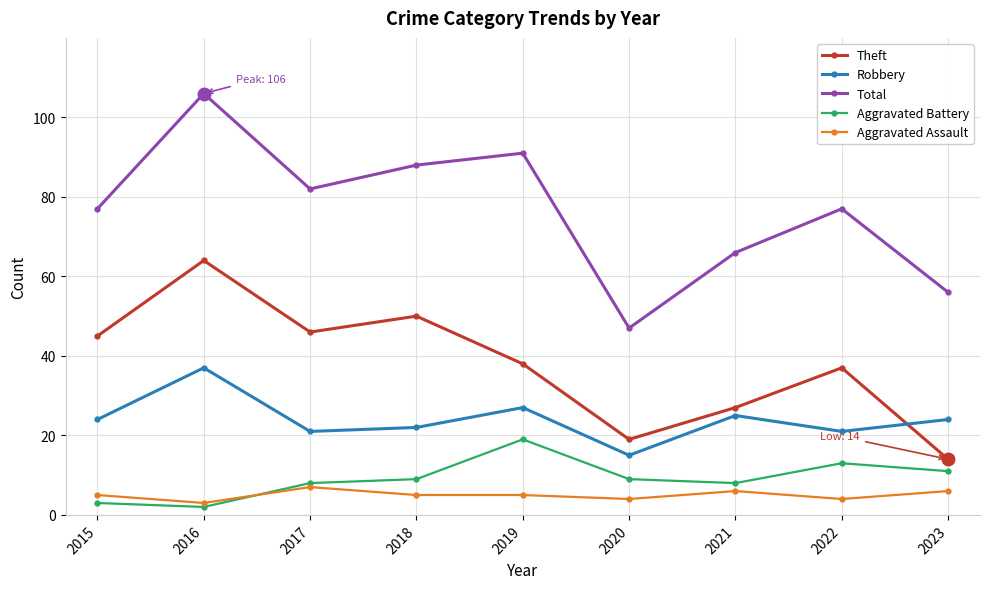

Rank the series by their maximum value, from lowest to highest.

Aggravated Assault, Aggravated Battery, Robbery, Theft, Total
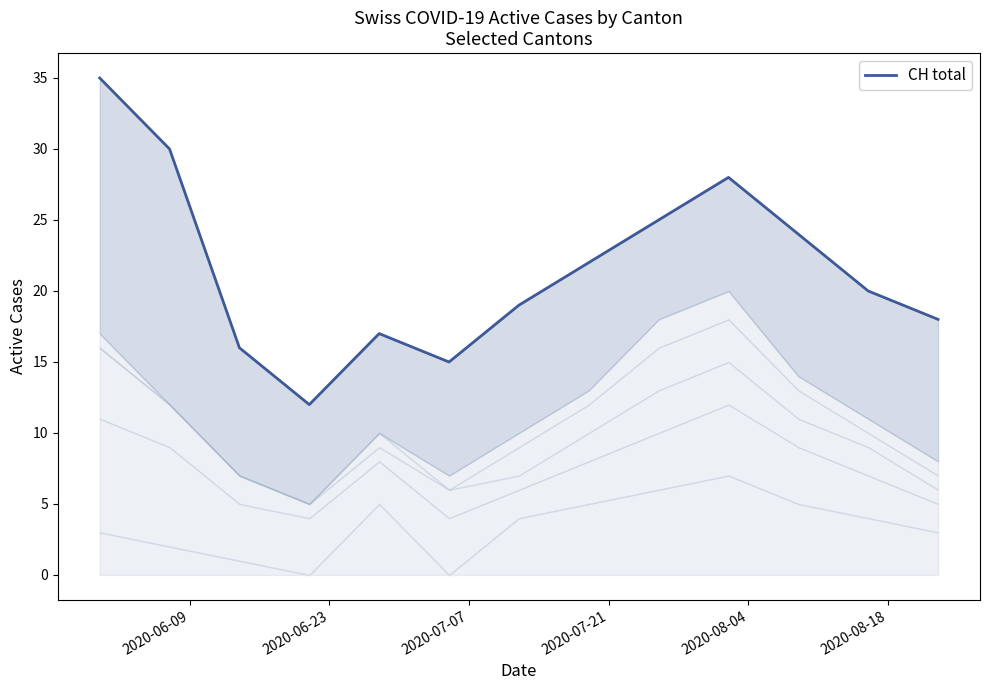

Which has a higher value, 2020-07-21 or 2020-06-09?

2020-06-09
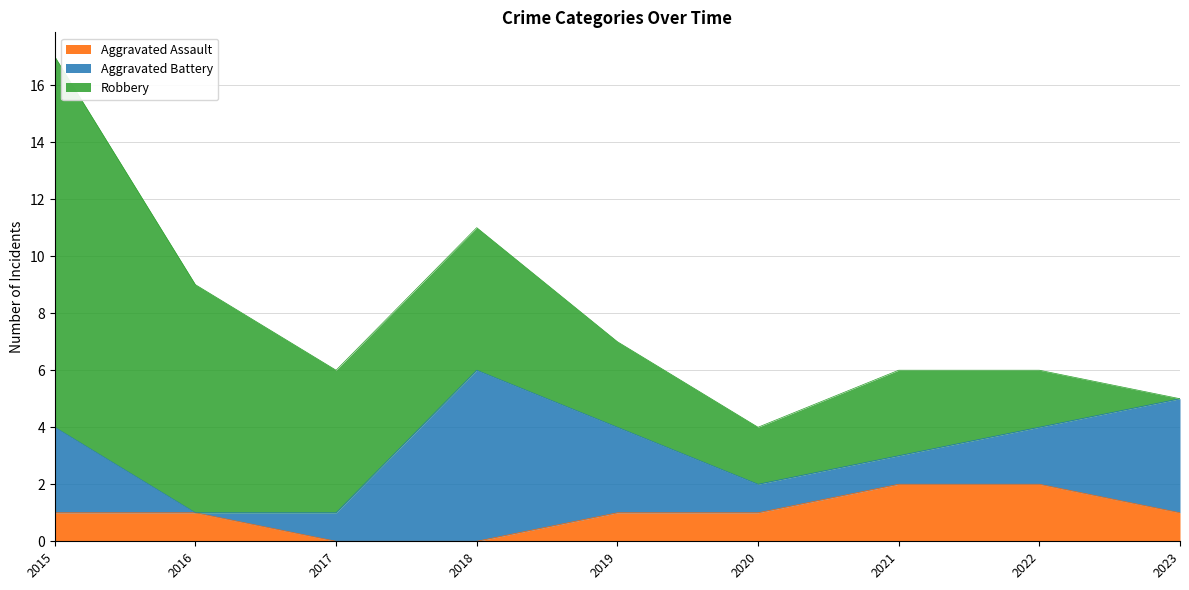

What is the value of the Aggravated Battery point at the 8th from the left?

2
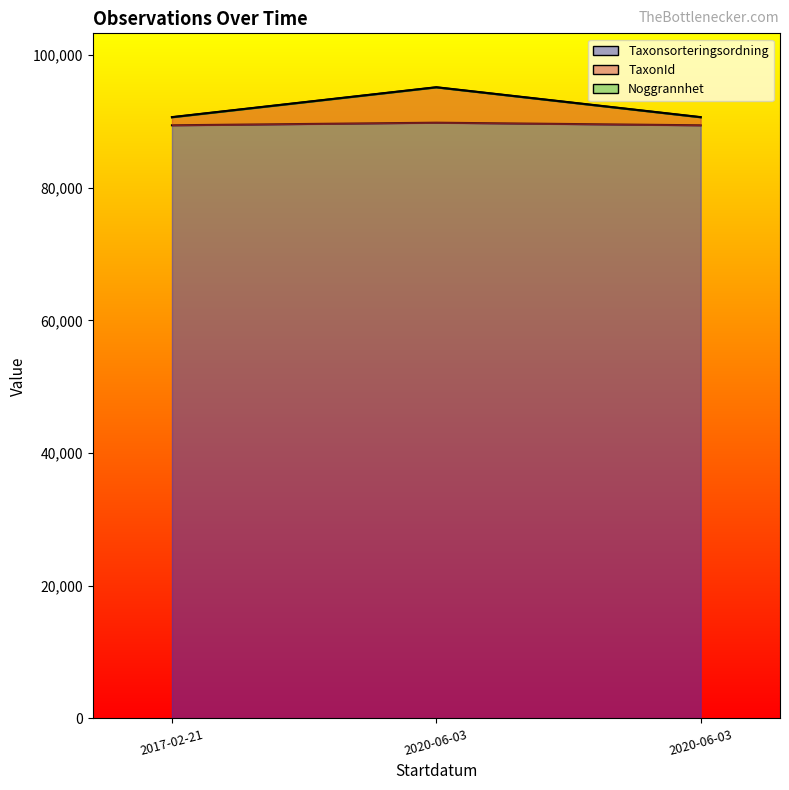

How many lines are shown in the chart?

2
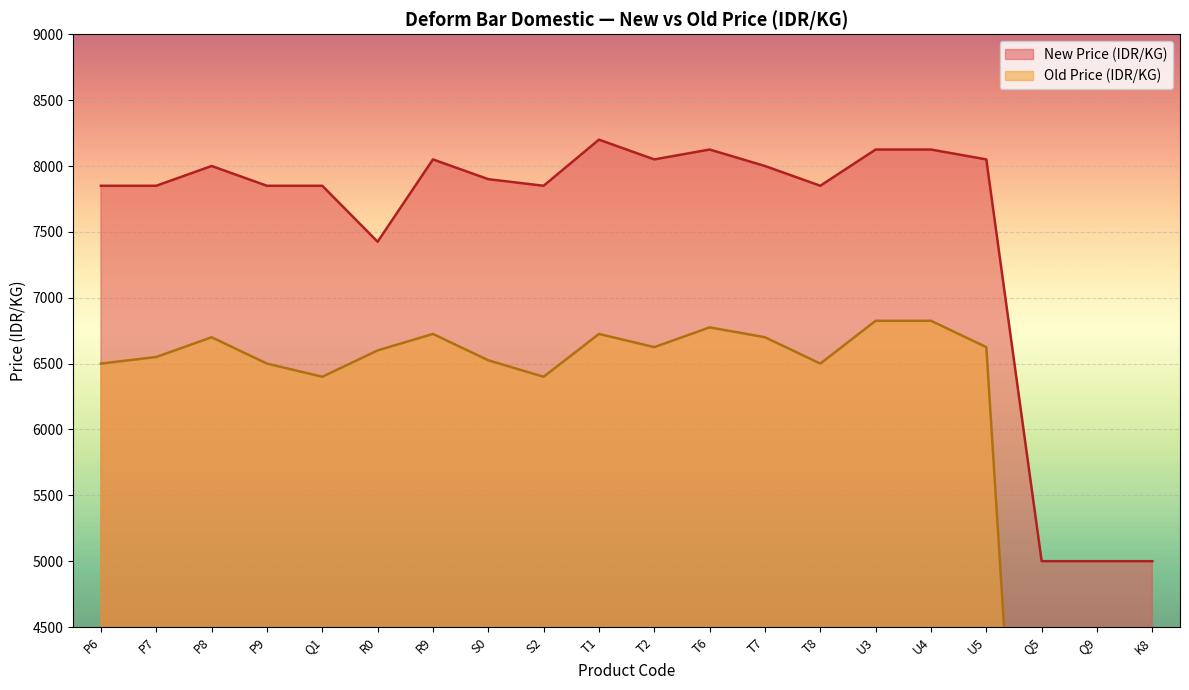

At which label does Old Price (IDR/KG) first exceed 6600?

P8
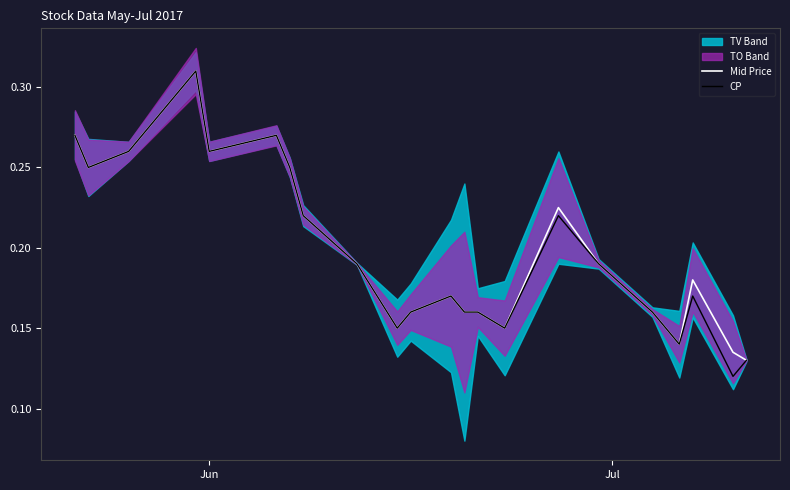

True or false: Mid Price has a value of 0.2 at 9.

False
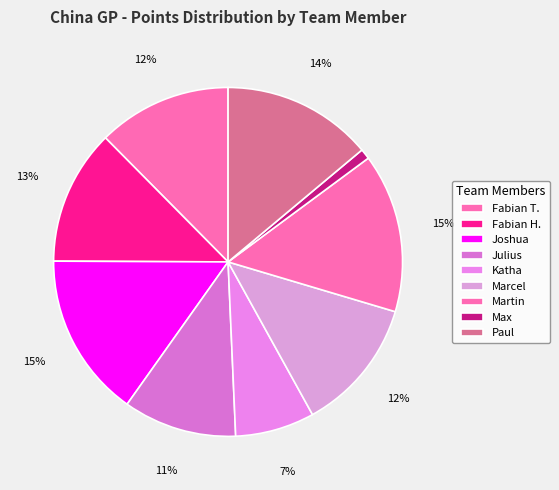

Which slice is the smallest?

Max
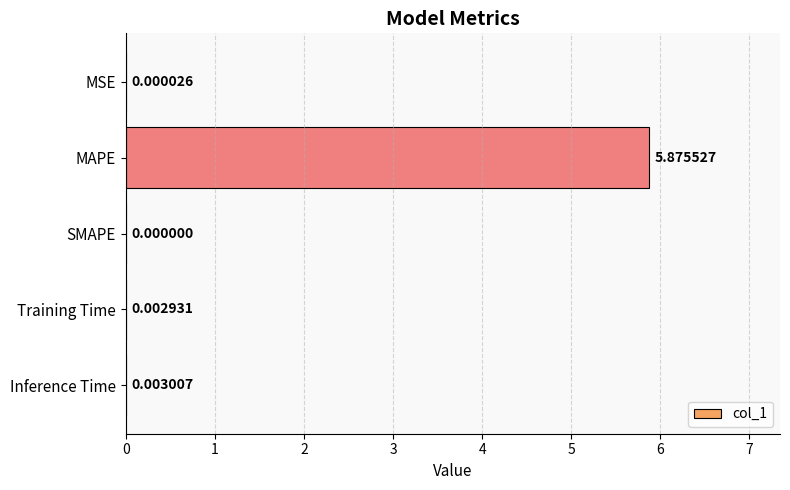

What is the sum of all values?

5.9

Your goal ▸ Copy out every line of the data above that contains the word "Aggravated".

Response to this exercise ▸
Aggravated Assault, Aggravated Battery, Robbery, Theft, Total
What is the value of the Aggravated Battery point at the 8th from the left?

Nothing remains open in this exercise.